Susan Maklari: Okay. All right. That’s helpful color. And then on turning to the incremental margin was obviously really impressive on last year as well, as you think about the operating conditions and the setup over not just even 2024, but just looking further out, what would you need to see to give you confidence to raise that range or to change where you think the business can fundamentally operate? And how do you think about the different puts and takes to that?
Michael Miller: Well, obviously, we performed well above our targeted incremental margins on this year. There was definitely some, I don’t want to say unique, but factors that contributed to that. I mean, if you look on an annual basis, over the course of the past couple of years, I mean both 2022 and 2023 were very solid incremental margin on same-branch incremental margin years for us and we feel very good going into 2024. And obviously, we don’t provide guidance, but we’re feeling good that we will continue to have above the top end of the range incremental margins when we look back this time next year.
Susan Maklari: Okay. All right. Thank you and good luck with everything.
Michael Miller: Great. Thank you.
Operator: Thank you. Our next question comes from the line of Stephen Kim with Evercore ISI. Please proceed with your question.
Stephen Kim: Yeah. Thanks very much guys. Good results. I wanted to ask you a couple of longer-term questions if I could. On the commercial business was very strong had a nice year of growth here. You talked about a management change last quarter that you’d made there? And was wondering if you could give us a little bit of an update on that? And in particular how that positions the commercial side of your business for growth, as we look ahead and over the next couple of years, what we — is what we saw in 2023 kind of representative or is that sort of what kind of a one-off kind of a year that’s about that’s the kind of color I was looking for?
Michael Miller: Sure. Stephen, this is Michael. Thanks for that question. And we are extremely proud of what was accomplished in the heavy commercial business, particularly the heavy commercial business not just the overall commercial business. And this year, it really was a year to sort of stabilize that business and start bringing it back up to acceptable margin levels. I would say that it’s still not and at company margins, and we believe there’s still room for improvement. But just to give you a sense of the benefit we received from the heavy commercial business in the year and in the quarter, they actually added roughly 100 basis points in gross margin improvement to the overall business.

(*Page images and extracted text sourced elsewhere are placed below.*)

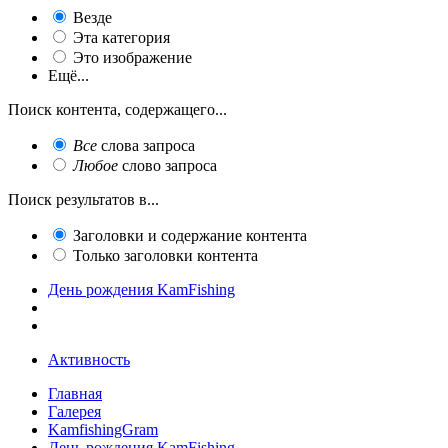
Везде
Эта категория
Это изображение
Ещё...
Поиск контента, содержащего...
Все
слова запроса
Любое
слово запроса
Поиск результатов в...
Заголовки и содержание контента
Только заголовки контента
День рождения KamFishing
Активность
Главная
Галерея
KamfishingGram
День рождения KamFishing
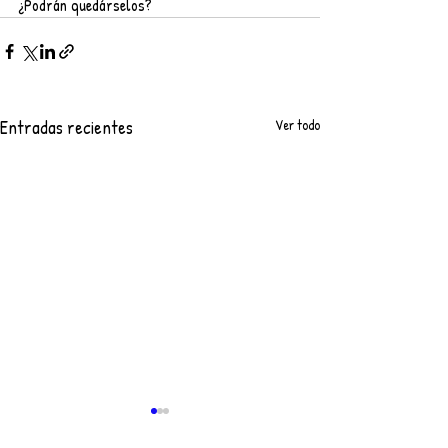
¿Podrán quedárselos?
Entradas recientes
Ver todo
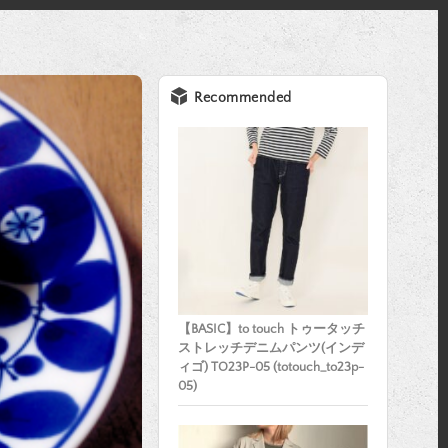
Recommended
【BASIC】to touch トゥータッチ
ストレッチデニムパンツ(インデ
ィゴ) TO23P-05 (totouch_to23p-
05)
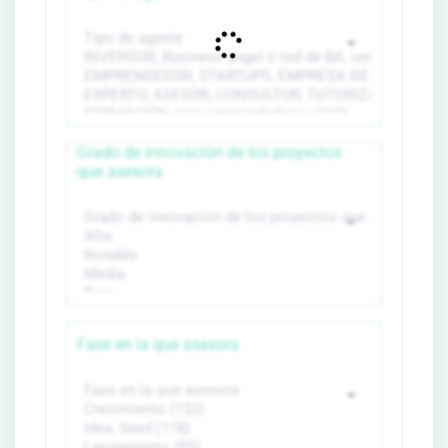
Grado de innovación de los proyectos
que asesora
Fase en la que asesora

So that while news is that the bad news is they came from such a low point [indiscernible] but we do not think that that’s transitory and that’s sustainable.
So that benefit will remain, we believe as we continue to go through 2024. Now we will not, we do not expect that we’ll see a strong sales growth and I think in the commercial business, particularly in heavy commercial business in 2024. But what we’re really managing towards in that business is maximum – continuing to maximize profitability and getting the margins up to closer to company averages and we would much rather have that than sales.

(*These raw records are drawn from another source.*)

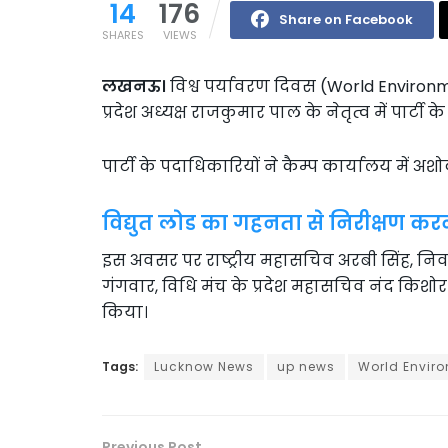
14
176
Share on Facebook
SHARES
VIEWS
लखनऊ।
विश्व पर्यावरण दिवस (World Enviro
प्रदेश अध्यक्ष राजकुमार पाल के नेतृत्व में पार्
पार्टी के पदाधिकारियों ने कैम्प कार्यालय में अ
विद्युत लोड का गहनता से निरीक्षण करने 
इस अवसर पर राष्ट्रीय महासचिव अरबी सिंह, निवर्तमान
गंगवार, विधि मंच के प्रदेश महासचिव नंद किशो
किया।
Tags:
Lucknow News
up news
World Envir
Previous Post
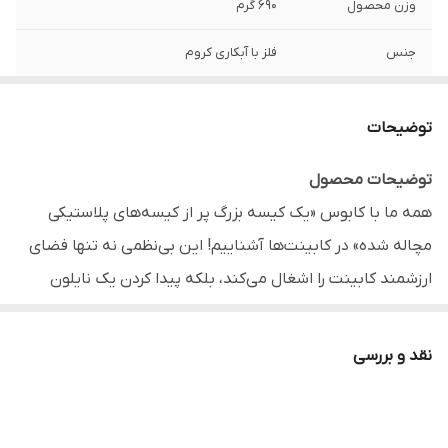
وزن محصول
690 گرم
جنس
فلز با آبکاری کروم
برند
پیشتاز کاوه - Pishtaz Kaveh
توضیحات
قابل استفاده
روی درب انواع کابینت آشپزخانه، آبدارخانه و
محیط‌های کاری
توضیحات محصول
همه ما با کابوس «یک کیسه بزرگ پر از کیسه‌های پلاستیکی
مناسب
نگهداری، نظم‌دهی و دسترسی سریع به
کیسه‌های نایلونی و زباله
مچاله شده» در کابینت‌ها آشناییم! این بی‌نظمی نه تنها فضای
ارزشمند کابینت را اشغال می‌کند، بلکه پیدا کردن یک نایلون
مناسب را به کاری زمان‌بر تبدیل می‌کند.
جا نایلونی استیل
پیشتاز کاوه
دقیقا برای پایان دادن به این مشکل طراحی شده
نقد و بررسی
است.
این ارگانایزر هوشمند، از فضای مرده و بلااستفاده پشت درب
کابینت استفاده می‌کند. بدون نیاز به هیچ‌گونه ابزار، پیچ یا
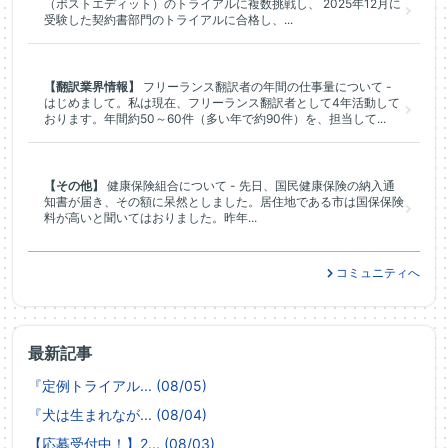
（ポストエディット）のトライアルに複数挑戦し、 2025年12月に
受験した契約書部門のトライアルに合格し、...
【翻訳業界情報】
フリーランス翻訳者の年間の仕事量について -
はじめまして。私は現在、フリーランス翻訳者として4年活動して
おります。年間約50～60件（多い年で約90件）を、担当して...
【その他】
健康保険組合について - 先日、国民健康保険の納入通
知書が届き、その額に呆然としました。居住地である市は国保保険
料が高いと聞いてはおりました。昨年...
コミュニティへ
最新記事
『定例トライアル... (08/05)
『犬は生まれなが... (08/04)
【応募受付中！】2... (08/03)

Jeff Edwards: This is Jeff. We made I mean just to be clear, we made a change in the leadership of that business line, not last year but the prior year. But these are long duration contracts and a lot of cases, at some of which we were suffering through kind of the hyperinflation in bid wouldn’t that wouldn’t allow us to improve kind of our pricing in that regard but it’s also just a change in the mentality to Michael’s point in terms of driving for profitability as opposed to sales, that the fact, that it’s been fixed doesn’t mean we’ll crawl back in our show as a matter of fact go. And I think we could go back to growing the business.